QUÉ HACER:
(a) Según el texto sobre el riesgo país argentino, ¿en cuántos puntos se sitúa actualmente ese indicador?
(b) Continúa el texto sobre el riesgo país argentino a partir de su última oración.

TEXTO DEL EJERCICIO:
........

El riesgo país en Argentina se ha consolidado por debajo de los 500 puntos, situándose actualmente en 490 puntos, lo que se interpreta como un indicativo positivo para la economía nacional. Este cambio en la percepción de los inversores hacia la deuda soberana se atribuye a varios factores, entre ellos, la acumulación de reservas del Banco Central y el reciente desembolso de USD 1.000 millones por parte del Fondo Monetario Internacional.
A pesar de estos avances, el analista financiero Nicolás Borra advierte que la situación requiere cautela, especialmente ante los próximos vencimientos de deuda. Destacó que, aunque hay un rally favorable en los bonos en dólares, la caída de la recaudación fiscal sigue siendo un desafío. El FMI ha recomendado una reforma tributaria para mejorar los ingresos estatales, especialmente en un contexto donde el consumo minorista muestra debilidad.

........

ÍTEMS DE DATOS:
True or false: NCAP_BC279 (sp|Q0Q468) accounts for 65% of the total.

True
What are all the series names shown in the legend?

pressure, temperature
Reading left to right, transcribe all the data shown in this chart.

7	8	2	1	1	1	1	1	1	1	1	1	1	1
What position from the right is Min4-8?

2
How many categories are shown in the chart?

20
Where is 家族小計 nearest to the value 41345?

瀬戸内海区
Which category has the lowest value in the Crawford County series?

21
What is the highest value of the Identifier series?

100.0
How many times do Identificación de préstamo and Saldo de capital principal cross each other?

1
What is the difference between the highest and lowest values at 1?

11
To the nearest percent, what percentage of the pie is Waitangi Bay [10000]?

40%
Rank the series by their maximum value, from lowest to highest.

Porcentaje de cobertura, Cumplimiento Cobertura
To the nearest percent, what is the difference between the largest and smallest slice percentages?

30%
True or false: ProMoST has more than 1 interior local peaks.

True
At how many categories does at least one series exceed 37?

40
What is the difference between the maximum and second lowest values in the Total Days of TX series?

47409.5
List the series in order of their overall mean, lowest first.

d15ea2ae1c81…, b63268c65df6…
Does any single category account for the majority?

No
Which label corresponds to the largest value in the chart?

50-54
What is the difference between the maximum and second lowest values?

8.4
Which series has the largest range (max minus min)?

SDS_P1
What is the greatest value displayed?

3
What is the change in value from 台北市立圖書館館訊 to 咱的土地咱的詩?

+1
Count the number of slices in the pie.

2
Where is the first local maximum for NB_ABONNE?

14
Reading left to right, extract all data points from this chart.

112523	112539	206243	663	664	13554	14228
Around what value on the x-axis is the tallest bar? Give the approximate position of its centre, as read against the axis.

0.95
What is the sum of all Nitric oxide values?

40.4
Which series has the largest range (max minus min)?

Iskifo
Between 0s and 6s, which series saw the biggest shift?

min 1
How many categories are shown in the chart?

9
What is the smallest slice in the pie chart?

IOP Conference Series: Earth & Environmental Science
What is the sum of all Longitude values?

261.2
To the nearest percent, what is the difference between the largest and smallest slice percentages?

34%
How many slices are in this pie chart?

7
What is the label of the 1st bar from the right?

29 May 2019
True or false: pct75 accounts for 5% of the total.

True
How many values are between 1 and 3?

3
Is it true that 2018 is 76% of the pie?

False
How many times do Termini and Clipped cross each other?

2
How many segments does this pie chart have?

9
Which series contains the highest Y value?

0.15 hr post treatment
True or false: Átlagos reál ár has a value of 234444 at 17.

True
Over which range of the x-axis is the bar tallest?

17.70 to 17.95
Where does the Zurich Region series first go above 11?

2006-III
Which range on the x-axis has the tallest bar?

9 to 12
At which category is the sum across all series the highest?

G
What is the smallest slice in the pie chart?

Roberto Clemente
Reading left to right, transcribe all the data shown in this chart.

........

RESPUESTAS EN ORDEN:
(a) En 490 puntos.

(b)
Además, Borra señala que, a lo largo de 2025, se prevé una cierta estabilidad gracias al rendimiento de las exportaciones energéticas y las inversiones bajo el Régimen de Incentivo para Grandes Inversiones (RIGI). Sin embargo, el mercado también ha comenzado a anticipar las expectativas electorales para 2026, lo que podría influir en la estabilidad monetaria.